Cathay Pacific and Dragonair combined May passenger volume up 1.1%

Yet cargo load down 12.9% to 138,095 tonnes behind the weakness on Japan, Shanghai and Middle Eastern routes .

Cathay Pacific Airways on Friday released combined Cathay Pacific and Dragonair traffic figures for May 2011 that show a slight year-on-year rise in passenger numbers alongside a drop in the passenger load factor, and a decrease in the amount of cargo and mail carried.

Cathay Pacific and Dragonair carried a total of 2,208,385 passengers last month – up 1.1% on the same month last year – while the passenger load factor was down 3 percentage points to 78.3%. Capacity for the month, measured in available seat kilometres (ASKs), was up by 9.1%. For the year to date, the number of passengers carried is up by 1.6% compared to a capacity rise of 9.9%.

The two airlines carried 138,095 tonnes of cargo and mail last month, a 12.9% decrease compared to the same month last year, while the cargo and mail load factor was down 10.9 percentage points to 68.2%. Capacity, measured in available cargo/mail tonne kilometres, was up by 6.1%, while cargo and mail tonne kilometres flown were down by 8.6%. For the year so far, tonnage has dropped by 3.1% compared to a capacity increase of 16.4%, according to a Cathay Pacific report.
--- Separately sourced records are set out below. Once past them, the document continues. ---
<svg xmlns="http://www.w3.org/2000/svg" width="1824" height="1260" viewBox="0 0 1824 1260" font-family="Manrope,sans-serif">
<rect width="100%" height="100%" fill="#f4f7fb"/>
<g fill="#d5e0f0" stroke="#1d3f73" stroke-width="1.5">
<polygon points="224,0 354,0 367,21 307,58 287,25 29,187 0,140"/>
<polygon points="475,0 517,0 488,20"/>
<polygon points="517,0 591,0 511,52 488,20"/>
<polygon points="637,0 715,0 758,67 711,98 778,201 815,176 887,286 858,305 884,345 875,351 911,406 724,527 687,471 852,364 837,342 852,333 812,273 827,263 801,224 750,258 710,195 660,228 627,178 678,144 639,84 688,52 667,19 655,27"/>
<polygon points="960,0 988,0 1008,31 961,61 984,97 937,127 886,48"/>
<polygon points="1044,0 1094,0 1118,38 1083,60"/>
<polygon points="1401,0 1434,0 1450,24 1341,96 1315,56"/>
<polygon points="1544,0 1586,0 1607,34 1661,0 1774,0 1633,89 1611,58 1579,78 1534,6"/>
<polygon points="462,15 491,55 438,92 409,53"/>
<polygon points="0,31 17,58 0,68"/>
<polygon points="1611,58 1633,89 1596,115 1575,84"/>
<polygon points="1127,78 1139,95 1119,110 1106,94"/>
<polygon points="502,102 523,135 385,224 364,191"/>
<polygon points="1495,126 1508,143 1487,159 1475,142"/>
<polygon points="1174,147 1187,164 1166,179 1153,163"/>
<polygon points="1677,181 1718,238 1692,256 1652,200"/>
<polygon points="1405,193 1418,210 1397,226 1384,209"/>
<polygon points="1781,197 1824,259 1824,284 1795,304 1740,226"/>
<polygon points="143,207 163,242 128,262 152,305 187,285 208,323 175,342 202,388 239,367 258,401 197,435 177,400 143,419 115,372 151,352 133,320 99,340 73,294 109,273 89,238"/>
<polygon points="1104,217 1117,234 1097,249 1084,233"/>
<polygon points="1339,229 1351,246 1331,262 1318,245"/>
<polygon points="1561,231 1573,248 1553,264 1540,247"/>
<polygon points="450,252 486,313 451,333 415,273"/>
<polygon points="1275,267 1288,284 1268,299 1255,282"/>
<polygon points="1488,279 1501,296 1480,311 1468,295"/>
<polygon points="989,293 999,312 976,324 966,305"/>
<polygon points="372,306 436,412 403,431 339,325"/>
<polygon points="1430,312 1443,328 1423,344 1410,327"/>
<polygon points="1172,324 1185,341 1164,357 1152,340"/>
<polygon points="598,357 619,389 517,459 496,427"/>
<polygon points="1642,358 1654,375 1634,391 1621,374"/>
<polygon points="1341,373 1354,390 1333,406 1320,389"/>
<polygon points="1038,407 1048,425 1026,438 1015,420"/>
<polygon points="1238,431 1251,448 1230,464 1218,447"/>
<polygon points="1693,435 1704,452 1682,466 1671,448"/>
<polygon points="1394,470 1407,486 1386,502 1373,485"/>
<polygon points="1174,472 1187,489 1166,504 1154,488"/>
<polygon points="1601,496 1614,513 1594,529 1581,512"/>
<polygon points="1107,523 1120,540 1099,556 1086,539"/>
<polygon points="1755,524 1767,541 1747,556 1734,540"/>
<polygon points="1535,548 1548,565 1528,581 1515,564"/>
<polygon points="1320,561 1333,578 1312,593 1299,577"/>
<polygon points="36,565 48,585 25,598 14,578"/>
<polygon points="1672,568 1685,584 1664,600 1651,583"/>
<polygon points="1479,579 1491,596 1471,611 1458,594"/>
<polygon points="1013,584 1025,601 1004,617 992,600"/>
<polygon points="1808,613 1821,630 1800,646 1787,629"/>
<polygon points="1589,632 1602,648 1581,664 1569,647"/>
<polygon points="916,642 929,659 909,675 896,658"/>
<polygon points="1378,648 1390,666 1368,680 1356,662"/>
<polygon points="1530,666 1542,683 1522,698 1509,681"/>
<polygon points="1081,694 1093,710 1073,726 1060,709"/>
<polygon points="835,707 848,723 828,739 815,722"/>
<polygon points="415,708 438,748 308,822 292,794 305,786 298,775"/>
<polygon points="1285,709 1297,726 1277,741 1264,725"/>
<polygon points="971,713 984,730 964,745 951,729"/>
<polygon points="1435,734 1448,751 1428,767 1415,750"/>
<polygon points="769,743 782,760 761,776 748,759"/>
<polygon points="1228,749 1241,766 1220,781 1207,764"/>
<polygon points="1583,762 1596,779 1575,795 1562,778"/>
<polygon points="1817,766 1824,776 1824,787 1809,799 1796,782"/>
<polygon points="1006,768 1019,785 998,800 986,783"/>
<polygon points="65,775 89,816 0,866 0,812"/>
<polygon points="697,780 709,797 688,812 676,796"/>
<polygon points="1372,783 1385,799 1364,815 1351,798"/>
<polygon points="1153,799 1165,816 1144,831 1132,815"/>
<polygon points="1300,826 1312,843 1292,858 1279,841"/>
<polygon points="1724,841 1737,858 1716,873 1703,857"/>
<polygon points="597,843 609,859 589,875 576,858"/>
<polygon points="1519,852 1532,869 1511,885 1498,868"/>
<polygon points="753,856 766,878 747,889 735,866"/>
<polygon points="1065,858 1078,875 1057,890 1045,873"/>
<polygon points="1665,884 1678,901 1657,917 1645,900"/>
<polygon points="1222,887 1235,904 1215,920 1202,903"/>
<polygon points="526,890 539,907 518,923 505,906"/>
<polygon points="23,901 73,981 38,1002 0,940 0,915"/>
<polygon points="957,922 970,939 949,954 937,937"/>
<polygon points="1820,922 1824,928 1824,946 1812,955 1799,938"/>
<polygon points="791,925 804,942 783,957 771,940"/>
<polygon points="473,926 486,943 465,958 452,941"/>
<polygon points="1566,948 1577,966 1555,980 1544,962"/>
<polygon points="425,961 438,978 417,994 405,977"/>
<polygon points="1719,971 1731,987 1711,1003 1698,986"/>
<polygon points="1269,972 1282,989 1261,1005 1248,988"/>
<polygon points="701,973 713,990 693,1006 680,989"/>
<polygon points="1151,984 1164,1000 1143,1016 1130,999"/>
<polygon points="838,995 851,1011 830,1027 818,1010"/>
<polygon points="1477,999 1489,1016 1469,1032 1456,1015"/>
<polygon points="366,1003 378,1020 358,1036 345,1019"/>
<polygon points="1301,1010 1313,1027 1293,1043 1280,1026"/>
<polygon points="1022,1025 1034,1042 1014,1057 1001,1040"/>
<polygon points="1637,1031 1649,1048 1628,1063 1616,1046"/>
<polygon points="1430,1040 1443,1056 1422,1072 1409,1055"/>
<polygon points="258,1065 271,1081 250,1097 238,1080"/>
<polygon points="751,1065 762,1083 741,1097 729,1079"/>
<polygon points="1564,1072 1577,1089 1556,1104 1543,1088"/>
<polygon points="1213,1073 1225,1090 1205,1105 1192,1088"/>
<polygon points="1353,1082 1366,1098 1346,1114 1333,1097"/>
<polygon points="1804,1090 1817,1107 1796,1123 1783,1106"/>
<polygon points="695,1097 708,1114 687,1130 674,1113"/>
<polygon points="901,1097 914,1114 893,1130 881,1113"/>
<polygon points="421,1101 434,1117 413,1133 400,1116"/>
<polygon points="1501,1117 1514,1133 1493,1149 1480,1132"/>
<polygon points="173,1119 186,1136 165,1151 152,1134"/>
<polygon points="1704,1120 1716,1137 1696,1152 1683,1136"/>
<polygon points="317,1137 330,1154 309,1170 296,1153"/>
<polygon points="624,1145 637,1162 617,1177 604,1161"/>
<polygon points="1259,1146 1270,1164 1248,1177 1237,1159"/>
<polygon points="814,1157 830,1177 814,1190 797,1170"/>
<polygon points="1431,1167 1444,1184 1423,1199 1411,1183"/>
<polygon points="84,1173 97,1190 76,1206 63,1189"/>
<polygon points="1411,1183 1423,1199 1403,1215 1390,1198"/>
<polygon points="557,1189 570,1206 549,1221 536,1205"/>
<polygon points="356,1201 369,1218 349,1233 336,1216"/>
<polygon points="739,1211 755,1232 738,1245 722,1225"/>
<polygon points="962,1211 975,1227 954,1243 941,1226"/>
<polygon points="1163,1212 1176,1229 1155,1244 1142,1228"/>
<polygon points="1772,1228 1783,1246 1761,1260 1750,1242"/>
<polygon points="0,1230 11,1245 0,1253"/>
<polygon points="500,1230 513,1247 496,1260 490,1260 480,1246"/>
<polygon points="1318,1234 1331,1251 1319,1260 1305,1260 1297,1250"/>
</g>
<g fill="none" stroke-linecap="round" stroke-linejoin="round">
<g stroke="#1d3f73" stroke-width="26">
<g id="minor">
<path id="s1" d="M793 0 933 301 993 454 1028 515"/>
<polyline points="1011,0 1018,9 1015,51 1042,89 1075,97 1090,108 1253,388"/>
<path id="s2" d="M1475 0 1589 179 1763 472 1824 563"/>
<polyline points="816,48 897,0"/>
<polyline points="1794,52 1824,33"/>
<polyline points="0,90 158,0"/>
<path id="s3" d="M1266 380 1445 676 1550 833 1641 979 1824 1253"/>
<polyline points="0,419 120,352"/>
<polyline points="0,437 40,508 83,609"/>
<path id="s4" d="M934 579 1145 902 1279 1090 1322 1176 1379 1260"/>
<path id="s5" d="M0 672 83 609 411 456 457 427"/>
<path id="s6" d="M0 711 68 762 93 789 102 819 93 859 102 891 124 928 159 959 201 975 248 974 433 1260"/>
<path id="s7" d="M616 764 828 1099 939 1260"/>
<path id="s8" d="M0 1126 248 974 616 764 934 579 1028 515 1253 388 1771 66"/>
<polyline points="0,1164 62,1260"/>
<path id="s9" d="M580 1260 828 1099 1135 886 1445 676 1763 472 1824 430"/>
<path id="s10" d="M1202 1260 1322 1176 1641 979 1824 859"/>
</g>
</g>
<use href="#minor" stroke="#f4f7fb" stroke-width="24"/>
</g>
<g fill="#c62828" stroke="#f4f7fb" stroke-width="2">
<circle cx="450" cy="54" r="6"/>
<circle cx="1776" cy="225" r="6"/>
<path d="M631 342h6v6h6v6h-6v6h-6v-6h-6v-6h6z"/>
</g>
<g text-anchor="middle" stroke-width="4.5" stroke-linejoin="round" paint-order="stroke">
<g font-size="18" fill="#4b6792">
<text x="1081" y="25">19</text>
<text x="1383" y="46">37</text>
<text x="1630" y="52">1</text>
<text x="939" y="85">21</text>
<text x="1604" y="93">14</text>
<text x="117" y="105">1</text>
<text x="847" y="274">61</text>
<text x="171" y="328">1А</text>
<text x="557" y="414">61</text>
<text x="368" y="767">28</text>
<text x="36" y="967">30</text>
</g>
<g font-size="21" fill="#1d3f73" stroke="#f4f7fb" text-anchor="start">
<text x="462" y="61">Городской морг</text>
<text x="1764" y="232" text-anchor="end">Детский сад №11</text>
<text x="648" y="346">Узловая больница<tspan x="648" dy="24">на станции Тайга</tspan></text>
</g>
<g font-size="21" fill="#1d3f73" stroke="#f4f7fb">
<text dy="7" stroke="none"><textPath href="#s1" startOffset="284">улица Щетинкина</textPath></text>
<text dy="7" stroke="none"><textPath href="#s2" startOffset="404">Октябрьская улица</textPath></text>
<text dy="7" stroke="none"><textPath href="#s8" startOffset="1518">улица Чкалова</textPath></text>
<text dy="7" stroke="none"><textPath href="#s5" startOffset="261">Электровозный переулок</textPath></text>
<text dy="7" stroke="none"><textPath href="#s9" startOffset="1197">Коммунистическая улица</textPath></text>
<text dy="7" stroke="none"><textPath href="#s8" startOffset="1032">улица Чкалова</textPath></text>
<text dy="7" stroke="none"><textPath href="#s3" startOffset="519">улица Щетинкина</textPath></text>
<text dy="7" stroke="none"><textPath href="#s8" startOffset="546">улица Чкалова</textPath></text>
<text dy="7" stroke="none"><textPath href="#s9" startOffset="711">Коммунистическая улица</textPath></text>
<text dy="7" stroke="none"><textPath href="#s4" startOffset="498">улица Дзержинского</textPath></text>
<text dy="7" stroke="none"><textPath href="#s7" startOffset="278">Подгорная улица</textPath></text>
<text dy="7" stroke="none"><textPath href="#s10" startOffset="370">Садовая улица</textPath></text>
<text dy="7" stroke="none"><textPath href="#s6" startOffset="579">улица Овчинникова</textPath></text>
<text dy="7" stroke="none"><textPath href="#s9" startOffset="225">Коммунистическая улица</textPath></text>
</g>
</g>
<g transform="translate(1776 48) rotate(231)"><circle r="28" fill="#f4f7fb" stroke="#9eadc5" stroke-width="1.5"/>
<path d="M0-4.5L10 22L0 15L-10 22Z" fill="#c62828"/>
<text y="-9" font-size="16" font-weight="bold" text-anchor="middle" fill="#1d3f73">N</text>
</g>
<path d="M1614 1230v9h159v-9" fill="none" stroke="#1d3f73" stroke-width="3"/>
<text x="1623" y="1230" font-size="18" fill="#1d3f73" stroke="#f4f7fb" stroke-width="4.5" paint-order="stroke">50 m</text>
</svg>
Cathay Pacific General Manager Revenue Management Tom Owen said: "Although economy class load factors fell with the significant ASK growth, our quality of revenue grew which, combined with a robust premium performance and positive currency effect, saw the total revenue efficiency improve over May 2010. The weakness on Japan, Shanghai and Middle Eastern routes in particular continued to affect performance, but this was offset by stronger North American, UK and Southeast Asian revenue results.” 

Cathay Pacific General Manager Cargo Sales & Marketing James Woodrow said: “In May the market remained quiet and well below the strong May 2010 result when restocking of inventories remained in full swing. Europe was particularly weak and Cathay Pacific reduced Europe capacity to better match the lower level of demand.”